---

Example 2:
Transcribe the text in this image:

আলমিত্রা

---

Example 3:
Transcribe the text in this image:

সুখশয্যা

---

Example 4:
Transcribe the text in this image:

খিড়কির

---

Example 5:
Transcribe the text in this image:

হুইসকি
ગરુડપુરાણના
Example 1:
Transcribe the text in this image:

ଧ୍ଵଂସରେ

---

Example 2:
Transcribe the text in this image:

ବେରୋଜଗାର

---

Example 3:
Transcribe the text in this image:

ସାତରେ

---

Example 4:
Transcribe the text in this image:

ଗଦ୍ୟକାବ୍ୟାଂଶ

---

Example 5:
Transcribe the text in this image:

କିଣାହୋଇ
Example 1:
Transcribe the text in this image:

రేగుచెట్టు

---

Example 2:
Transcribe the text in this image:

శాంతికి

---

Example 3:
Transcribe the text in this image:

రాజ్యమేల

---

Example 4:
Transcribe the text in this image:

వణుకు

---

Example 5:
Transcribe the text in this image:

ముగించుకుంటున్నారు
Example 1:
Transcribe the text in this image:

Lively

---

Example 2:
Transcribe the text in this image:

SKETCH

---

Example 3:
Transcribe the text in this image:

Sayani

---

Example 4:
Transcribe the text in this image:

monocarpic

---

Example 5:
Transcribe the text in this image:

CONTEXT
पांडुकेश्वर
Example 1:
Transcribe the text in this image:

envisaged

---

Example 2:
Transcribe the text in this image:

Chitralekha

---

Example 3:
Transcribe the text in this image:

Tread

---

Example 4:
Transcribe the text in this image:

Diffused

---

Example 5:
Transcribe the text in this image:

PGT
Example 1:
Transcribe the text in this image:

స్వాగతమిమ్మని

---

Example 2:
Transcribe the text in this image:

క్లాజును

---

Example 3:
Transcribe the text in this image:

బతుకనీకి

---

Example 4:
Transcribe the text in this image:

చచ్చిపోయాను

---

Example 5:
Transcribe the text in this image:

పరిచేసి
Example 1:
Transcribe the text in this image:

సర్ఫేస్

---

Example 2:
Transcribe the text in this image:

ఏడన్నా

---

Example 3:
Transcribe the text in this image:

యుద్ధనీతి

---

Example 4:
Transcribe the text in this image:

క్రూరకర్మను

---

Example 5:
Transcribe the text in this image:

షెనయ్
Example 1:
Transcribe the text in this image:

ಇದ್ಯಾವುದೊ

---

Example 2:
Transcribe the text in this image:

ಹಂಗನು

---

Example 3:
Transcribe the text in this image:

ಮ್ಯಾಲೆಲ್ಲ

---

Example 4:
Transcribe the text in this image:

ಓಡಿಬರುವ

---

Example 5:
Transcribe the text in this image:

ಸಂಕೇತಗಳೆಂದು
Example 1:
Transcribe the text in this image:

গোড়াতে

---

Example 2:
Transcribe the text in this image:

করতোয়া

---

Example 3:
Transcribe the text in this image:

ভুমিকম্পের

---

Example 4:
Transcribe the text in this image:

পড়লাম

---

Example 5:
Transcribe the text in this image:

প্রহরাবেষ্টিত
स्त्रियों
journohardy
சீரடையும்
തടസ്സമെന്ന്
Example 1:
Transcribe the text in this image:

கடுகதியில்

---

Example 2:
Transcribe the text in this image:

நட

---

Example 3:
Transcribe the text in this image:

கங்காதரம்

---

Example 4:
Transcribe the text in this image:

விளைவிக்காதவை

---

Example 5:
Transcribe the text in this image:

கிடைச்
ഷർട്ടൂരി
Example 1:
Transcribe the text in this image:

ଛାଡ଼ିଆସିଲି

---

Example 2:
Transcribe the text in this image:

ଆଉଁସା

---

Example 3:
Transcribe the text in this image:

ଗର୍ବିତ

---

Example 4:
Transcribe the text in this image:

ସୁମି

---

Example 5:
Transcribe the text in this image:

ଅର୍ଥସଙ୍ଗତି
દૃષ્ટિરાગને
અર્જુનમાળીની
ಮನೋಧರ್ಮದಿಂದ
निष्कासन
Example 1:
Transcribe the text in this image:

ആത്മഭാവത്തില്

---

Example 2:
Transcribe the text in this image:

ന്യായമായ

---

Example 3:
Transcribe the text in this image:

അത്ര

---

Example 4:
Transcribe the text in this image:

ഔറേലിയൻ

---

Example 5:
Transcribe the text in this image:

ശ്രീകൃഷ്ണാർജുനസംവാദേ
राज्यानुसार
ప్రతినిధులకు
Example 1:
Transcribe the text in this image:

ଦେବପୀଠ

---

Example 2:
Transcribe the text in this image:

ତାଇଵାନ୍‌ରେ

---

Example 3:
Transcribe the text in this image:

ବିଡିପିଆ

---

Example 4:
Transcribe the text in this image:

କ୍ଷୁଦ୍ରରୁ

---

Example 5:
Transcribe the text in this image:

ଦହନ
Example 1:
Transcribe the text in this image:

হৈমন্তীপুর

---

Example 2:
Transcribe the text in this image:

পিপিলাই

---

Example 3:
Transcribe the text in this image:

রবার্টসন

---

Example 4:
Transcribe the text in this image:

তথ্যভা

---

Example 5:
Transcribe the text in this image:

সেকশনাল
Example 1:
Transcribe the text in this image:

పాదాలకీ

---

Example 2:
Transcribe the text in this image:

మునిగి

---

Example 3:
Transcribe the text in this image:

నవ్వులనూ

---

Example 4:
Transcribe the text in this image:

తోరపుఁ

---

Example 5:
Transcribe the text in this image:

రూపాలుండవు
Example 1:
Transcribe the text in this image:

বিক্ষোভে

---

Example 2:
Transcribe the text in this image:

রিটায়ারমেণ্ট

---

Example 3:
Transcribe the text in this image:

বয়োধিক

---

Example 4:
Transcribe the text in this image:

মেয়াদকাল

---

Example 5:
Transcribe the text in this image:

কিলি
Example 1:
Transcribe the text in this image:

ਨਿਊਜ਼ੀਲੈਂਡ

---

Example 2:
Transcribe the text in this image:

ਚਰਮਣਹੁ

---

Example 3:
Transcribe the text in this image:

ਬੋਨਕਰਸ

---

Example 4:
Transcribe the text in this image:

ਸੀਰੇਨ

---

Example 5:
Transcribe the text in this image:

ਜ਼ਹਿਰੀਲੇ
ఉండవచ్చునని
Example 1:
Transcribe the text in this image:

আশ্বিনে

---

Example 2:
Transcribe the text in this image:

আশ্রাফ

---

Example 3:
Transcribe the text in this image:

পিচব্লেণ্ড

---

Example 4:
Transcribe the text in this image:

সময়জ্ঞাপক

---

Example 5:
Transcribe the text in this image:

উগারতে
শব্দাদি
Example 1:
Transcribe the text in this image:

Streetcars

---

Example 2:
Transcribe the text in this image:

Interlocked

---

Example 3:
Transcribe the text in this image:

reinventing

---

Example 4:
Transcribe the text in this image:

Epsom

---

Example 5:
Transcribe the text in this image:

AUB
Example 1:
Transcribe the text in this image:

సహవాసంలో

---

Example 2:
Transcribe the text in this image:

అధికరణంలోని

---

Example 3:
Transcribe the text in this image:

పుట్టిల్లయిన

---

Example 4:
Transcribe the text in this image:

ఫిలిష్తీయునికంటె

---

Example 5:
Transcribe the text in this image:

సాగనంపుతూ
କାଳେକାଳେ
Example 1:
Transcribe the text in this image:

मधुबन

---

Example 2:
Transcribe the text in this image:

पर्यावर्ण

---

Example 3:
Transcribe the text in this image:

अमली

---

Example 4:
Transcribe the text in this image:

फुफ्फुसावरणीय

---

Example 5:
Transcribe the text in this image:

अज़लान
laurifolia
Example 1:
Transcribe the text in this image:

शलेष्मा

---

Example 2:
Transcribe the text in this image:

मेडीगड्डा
···
Exercise brief -> Retype the records above in full, with no differences.

Result of this task ->
---

Example 2:
Transcribe the text in this image:

আলমিত্রা

---

Example 3:
Transcribe the text in this image:

সুখশয্যা

---

Example 4:
Transcribe the text in this image:

খিড়কির

---

Example 5:
Transcribe the text in this image:

হুইসকি
ગરુડપુરાણના
Example 1:
Transcribe the text in this image:

ଧ୍ଵଂସରେ

---

Example 2:
Transcribe the text in this image:

ବେରୋଜଗାର

---

Example 3:
Transcribe the text in this image:

ସାତରେ

---

Example 4:
Transcribe the text in this image:

ଗଦ୍ୟକାବ୍ୟାଂଶ

---

Example 5:
Transcribe the text in this image:

କିଣାହୋଇ
Example 1:
Transcribe the text in this image:

రేగుచెట్టు

---

Example 2:
Transcribe the text in this image:

శాంతికి

---

Example 3:
Transcribe the text in this image:

రాజ్యమేల

---

Example 4:
Transcribe the text in this image:

వణుకు

---

Example 5:
Transcribe the text in this image:

ముగించుకుంటున్నారు
Example 1:
Transcribe the text in this image:

Lively

---

Example 2:
Transcribe the text in this image:

SKETCH

---

Example 3:
Transcribe the text in this image:

Sayani

---

Example 4:
Transcribe the text in this image:

monocarpic

---

Example 5:
Transcribe the text in this image:

CONTEXT
पांडुकेश्वर
Example 1:
Transcribe the text in this image:

envisaged

---

Example 2:
Transcribe the text in this image:

Chitralekha

---

Example 3:
Transcribe the text in this image:

Tread

---

Example 4:
Transcribe the text in this image:

Diffused

---

Example 5:
Transcribe the text in this image:

PGT
Example 1:
Transcribe the text in this image:

స్వాగతమిమ్మని

---

Example 2:
Transcribe the text in this image:

క్లాజును

---

Example 3:
Transcribe the text in this image:

బతుకనీకి

---

Example 4:
Transcribe the text in this image:

చచ్చిపోయాను

---

Example 5:
Transcribe the text in this image:

పరిచేసి
Example 1:
Transcribe the text in this image:

సర్ఫేస్

---

Example 2:
Transcribe the text in this image:

ఏడన్నా

---

Example 3:
Transcribe the text in this image:

యుద్ధనీతి

---

Example 4:
Transcribe the text in this image:

క్రూరకర్మను

---

Example 5:
Transcribe the text in this image:

షెనయ్
Example 1:
Transcribe the text in this image:

ಇದ್ಯಾವುದೊ

---

Example 2:
Transcribe the text in this image:

ಹಂಗನು

---

Example 3:
Transcribe the text in this image:

ಮ್ಯಾಲೆಲ್ಲ

---

Example 4:
Transcribe the text in this image:

ಓಡಿಬರುವ

---

Example 5:
Transcribe the text in this image:

ಸಂಕೇತಗಳೆಂದು
Example 1:
Transcribe the text in this image:

গোড়াতে

---

Example 2:
Transcribe the text in this image:

করতোয়া

---

Example 3:
Transcribe the text in this image:

ভুমিকম্পের

---

Example 4:
Transcribe the text in this image:

পড়লাম

---

Example 5:
Transcribe the text in this image:

প্রহরাবেষ্টিত
स्त्रियों
journohardy
சீரடையும்
തടസ്സമെന്ന്
Example 1:
Transcribe the text in this image:

கடுகதியில்

---

Example 2:
Transcribe the text in this image:

நட

---

Example 3:
Transcribe the text in this image:

கங்காதரம்

---

Example 4:
Transcribe the text in this image:

விளைவிக்காதவை

---

Example 5:
Transcribe the text in this image:

கிடைச்
ഷർട്ടൂരി
Example 1:
Transcribe the text in this image:

ଛାଡ଼ିଆସିଲି

---

Example 2:
Transcribe the text in this image:

ଆଉଁସା

---

Example 3:
Transcribe the text in this image:

ଗର୍ବିତ

---

Example 4:
Transcribe the text in this image:

ସୁମି

---

Example 5:
Transcribe the text in this image:

ଅର୍ଥସଙ୍ଗତି
દૃષ્ટિરાગને
અર્જુનમાળીની
ಮನೋಧರ್ಮದಿಂದ
निष्कासन
Example 1:
Transcribe the text in this image:

ആത്മഭാവത്തില്

---

Example 2:
Transcribe the text in this image:

ന്യായമായ

---

Example 3:
Transcribe the text in this image:

അത്ര

---

Example 4:
Transcribe the text in this image:

ഔറേലിയൻ

---

Example 5:
Transcribe the text in this image:

ശ്രീകൃഷ്ണാർജുനസംവാദേ
राज्यानुसार
ప్రతినిధులకు
Example 1:
Transcribe the text in this image:

ଦେବପୀଠ

---

Example 2:
Transcribe the text in this image:

ତାଇଵାନ୍‌ରେ

---

Example 3:
Transcribe the text in this image:

ବିଡିପିଆ

---

Example 4:
Transcribe the text in this image:

କ୍ଷୁଦ୍ରରୁ

---

Example 5:
Transcribe the text in this image:

ଦହନ
Example 1:
Transcribe the text in this image:

হৈমন্তীপুর

---

Example 2:
Transcribe the text in this image:

পিপিলাই

---

Example 3:
Transcribe the text in this image:

রবার্টসন

---

Example 4:
Transcribe the text in this image:

তথ্যভা

---

Example 5:
Transcribe the text in this image:

সেকশনাল
Example 1:
Transcribe the text in this image:

పాదాలకీ

---

Example 2:
Transcribe the text in this image:

మునిగి

---

Example 3:
Transcribe the text in this image:

నవ్వులనూ

---

Example 4:
Transcribe the text in this image:

తోరపుఁ

---

Example 5:
Transcribe the text in this image:

రూపాలుండవు
Example 1:
Transcribe the text in this image:

বিক্ষোভে

---

Example 2:
Transcribe the text in this image:

রিটায়ারমেণ্ট

---

Example 3:
Transcribe the text in this image:

বয়োধিক

---

Example 4:
Transcribe the text in this image:

মেয়াদকাল

---

Example 5:
Transcribe the text in this image:

কিলি
Example 1:
Transcribe the text in this image:

ਨਿਊਜ਼ੀਲੈਂਡ

---

Example 2:
Transcribe the text in this image:

ਚਰਮਣਹੁ

---

Example 3:
Transcribe the text in this image:

ਬੋਨਕਰਸ

---

Example 4:
Transcribe the text in this image:

ਸੀਰੇਨ

---

Example 5:
Transcribe the text in this image:

ਜ਼ਹਿਰੀਲੇ
ఉండవచ్చునని
Example 1:
Transcribe the text in this image:

আশ্বিনে

---

Example 2:
Transcribe the text in this image:

আশ্রাফ

---

Example 3:
Transcribe the text in this image:

পিচব্লেণ্ড

---

Example 4:
Transcribe the text in this image:

সময়জ্ঞাপক

---

Example 5:
Transcribe the text in this image:

উগারতে
শব্দাদি
Example 1:
Transcribe the text in this image:

Streetcars

---

Example 2:
Transcribe the text in this image:

Interlocked

---

Example 3:
Transcribe the text in this image:

reinventing

---

Example 4:
Transcribe the text in this image:

Epsom

---

Example 5:
Transcribe the text in this image:

AUB
Example 1:
Transcribe the text in this image:

సహవాసంలో

---

Example 2:
Transcribe the text in this image:

అధికరణంలోని

---

Example 3:
Transcribe the text in this image:

పుట్టిల్లయిన

---

Example 4:
Transcribe the text in this image:

ఫిలిష్తీయునికంటె

---

Example 5:
Transcribe the text in this image:

సాగనంపుతూ
କାଳେକାଳେ
Example 1:
Transcribe the text in this image:

मधुबन

---

Example 2:
Transcribe the text in this image:

पर्यावर्ण

---

Example 3:
Transcribe the text in this image:

अमली

---

Example 4:
Transcribe the text in this image:

फुफ्फुसावरणीय

---

Example 5:
Transcribe the text in this image:

अज़लान
laurifolia
Example 1:
Transcribe the text in this image:

शलेष्मा

---

Example 2:
Transcribe the text in this image:

मेडीगड्डा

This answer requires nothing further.